* [About this exercise]: Return each line from the items below that contains the word "order", copied unchanged.

* [Source material]:

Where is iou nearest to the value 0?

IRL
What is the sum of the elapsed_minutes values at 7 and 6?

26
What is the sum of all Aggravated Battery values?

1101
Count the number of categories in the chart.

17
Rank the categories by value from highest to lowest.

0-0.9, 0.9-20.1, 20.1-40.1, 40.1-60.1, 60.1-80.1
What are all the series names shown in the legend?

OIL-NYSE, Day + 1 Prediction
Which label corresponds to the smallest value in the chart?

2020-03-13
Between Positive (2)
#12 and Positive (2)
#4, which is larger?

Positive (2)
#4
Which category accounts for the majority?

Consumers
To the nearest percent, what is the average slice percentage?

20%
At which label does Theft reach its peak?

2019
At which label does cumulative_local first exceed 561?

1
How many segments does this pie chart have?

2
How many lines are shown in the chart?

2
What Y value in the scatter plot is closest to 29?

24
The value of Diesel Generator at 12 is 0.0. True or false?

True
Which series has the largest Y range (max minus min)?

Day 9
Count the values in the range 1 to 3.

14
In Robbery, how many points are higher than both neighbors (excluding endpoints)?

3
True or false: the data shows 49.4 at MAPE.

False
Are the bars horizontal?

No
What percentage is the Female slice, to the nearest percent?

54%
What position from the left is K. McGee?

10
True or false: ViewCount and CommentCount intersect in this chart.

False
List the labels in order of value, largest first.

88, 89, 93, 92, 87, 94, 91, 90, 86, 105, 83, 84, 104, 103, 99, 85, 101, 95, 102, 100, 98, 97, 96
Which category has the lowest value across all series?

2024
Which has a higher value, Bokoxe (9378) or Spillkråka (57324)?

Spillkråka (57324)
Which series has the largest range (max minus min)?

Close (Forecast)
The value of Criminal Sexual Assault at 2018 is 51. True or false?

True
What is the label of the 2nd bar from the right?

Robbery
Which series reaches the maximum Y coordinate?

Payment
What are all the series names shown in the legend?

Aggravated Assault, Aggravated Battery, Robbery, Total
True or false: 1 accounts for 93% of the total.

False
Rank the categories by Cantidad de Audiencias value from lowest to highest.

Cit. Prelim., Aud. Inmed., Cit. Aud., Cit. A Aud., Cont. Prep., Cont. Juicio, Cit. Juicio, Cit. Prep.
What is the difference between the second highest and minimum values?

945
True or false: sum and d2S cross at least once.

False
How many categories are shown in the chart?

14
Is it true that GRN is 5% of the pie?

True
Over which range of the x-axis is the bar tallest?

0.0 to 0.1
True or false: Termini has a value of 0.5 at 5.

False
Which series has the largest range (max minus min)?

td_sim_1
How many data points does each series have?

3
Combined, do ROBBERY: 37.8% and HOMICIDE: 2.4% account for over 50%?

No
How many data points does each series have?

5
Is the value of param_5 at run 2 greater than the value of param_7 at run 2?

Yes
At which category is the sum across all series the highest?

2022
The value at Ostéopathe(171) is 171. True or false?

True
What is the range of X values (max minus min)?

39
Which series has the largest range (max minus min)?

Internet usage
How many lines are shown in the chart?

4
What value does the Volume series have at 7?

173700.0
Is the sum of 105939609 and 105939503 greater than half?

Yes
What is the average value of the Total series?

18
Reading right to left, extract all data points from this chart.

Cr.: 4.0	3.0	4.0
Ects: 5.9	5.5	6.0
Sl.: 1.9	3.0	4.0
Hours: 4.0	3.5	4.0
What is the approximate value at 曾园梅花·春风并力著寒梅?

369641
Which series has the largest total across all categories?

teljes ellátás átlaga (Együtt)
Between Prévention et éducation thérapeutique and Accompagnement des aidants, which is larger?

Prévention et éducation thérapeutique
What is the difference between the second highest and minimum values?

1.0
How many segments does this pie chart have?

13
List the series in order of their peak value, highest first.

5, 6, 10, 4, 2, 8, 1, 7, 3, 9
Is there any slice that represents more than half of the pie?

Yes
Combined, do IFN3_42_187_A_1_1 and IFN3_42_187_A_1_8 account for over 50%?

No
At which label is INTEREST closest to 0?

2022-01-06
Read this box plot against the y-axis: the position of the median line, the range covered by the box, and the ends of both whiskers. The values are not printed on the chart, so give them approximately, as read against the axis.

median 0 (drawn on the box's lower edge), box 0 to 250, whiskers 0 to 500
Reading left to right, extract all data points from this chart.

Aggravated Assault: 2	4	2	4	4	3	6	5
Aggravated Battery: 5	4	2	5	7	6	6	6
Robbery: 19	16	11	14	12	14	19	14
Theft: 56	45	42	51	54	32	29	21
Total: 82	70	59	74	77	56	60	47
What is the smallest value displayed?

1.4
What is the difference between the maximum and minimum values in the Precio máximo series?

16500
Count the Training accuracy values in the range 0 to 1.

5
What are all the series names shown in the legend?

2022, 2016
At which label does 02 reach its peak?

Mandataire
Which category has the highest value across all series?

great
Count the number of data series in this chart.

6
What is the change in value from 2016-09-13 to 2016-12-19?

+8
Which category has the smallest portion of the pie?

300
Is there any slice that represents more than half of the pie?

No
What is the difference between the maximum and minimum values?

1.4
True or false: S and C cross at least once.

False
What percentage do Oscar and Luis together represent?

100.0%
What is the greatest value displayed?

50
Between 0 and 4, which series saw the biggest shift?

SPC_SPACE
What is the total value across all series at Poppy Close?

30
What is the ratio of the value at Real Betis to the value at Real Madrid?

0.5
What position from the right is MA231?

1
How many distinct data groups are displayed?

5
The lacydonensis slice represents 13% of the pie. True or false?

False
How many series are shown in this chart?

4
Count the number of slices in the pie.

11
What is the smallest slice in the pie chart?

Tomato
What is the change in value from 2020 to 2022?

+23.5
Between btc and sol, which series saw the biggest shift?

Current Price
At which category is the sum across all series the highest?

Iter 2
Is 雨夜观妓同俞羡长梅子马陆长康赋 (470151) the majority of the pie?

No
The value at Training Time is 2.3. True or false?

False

* [Task answer]:
List the labels in order of value, largest first.
List the series in order of their peak value, highest first.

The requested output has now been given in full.